Ahí estabas…

Ahí estabas. Con tus zapatillas viejas y tu pantalón raído con agujeros en las rodillas. Con tu camiseta blanca de manga corta que resalta tus trabajados músculos, sin que parezcas lo que no eres…

Con la mirada perdida y apoyado en el coche. Con aire desenfadado y despreocupación en la pose de tu cuerpo…

Me paré a contemplarte un instante y entonces, como si me hubieras sentido, te giraste. Me sonreíste. Te sonreí. Y me acerqué a ti…

Ahí estabas… (Mismicrobrelatos)

Te esperaba…

Allí te esperaba, con las ganas instaladas en el estómago y las ansias en la garganta, queriendo salir…

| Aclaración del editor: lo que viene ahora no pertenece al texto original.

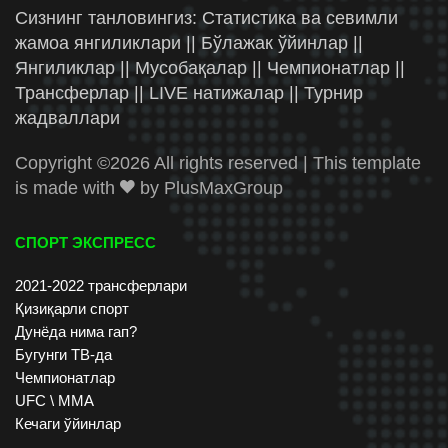
Сизнинг танловингиз: Статистика ва севимли
жамоа янгиликлари || Бўлажак ўйинлар ||
Янгиликлар || Мусобақалар || Чемпионатлар ||
Трансферлар || LIVE натижалар || Турнир
жадваллари
Copyright ©
2026 All rights reserved | This template
is made with
by
PlusMaxGroup
СПОРТ ЭКСПРЕСС
2021-2022 трансферлари
Қизиқарли спорт
Дунёда нима гап?
Бугунги ТВ-да
Чемпионатлар
UFC \ ММА
Кечаги ўйинлар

Pero cuando te vi llegar, con el semblante serio y tu media sonrisa por bandera, se me olvidó todo lo que quería decirte…

Todo lo que necesitaba escupir se diluyó, y la sonrisa también apareció en mis labios, dándote la bienvenida…

Al verte llegar…(Internet)

Perdonar y perdonarse…

Qué importante perdonar y perdonarse…

Qué importante no hacer que el paso del tiempo, inexorable, nos deje con las ganas de un perdón o de perdonar…

Qué importante saber abrazar, sin palabras, sin intenciones, sin premeditarlo…

Qué necesario estar bien, con uno y con los demás, sin guerras, sin batallas, sin luchas…

Qué importante perdonar y perdonarse…

Golpes…

Los golpes siguen llegando…

inesperados pero dolorosos…

disfrazados de inexistencia y ocultación

cargados de maldad e ingratitud

manchados de falsedad e hipocresía

golpes que recibes con resignación y estupor

e impactan donde más duele, pero que

seguirán reafirmando que son innecesarios e injustos…

Golpes que te darán donde más duele pero

que no teñirán tu conciencia

Golpes, inesperados (Internet)

Solo tú…

Siempre eras tú. Solo tú

Y comprendí que, por mucho que me esforzara, yo nunca era solo yo para ti…siempre había más gente, más momentos, más a lo que atender…

Yo era secundaria, siempre. Nunca tuve prioridad en tus planes, en tu vida, en tu todo…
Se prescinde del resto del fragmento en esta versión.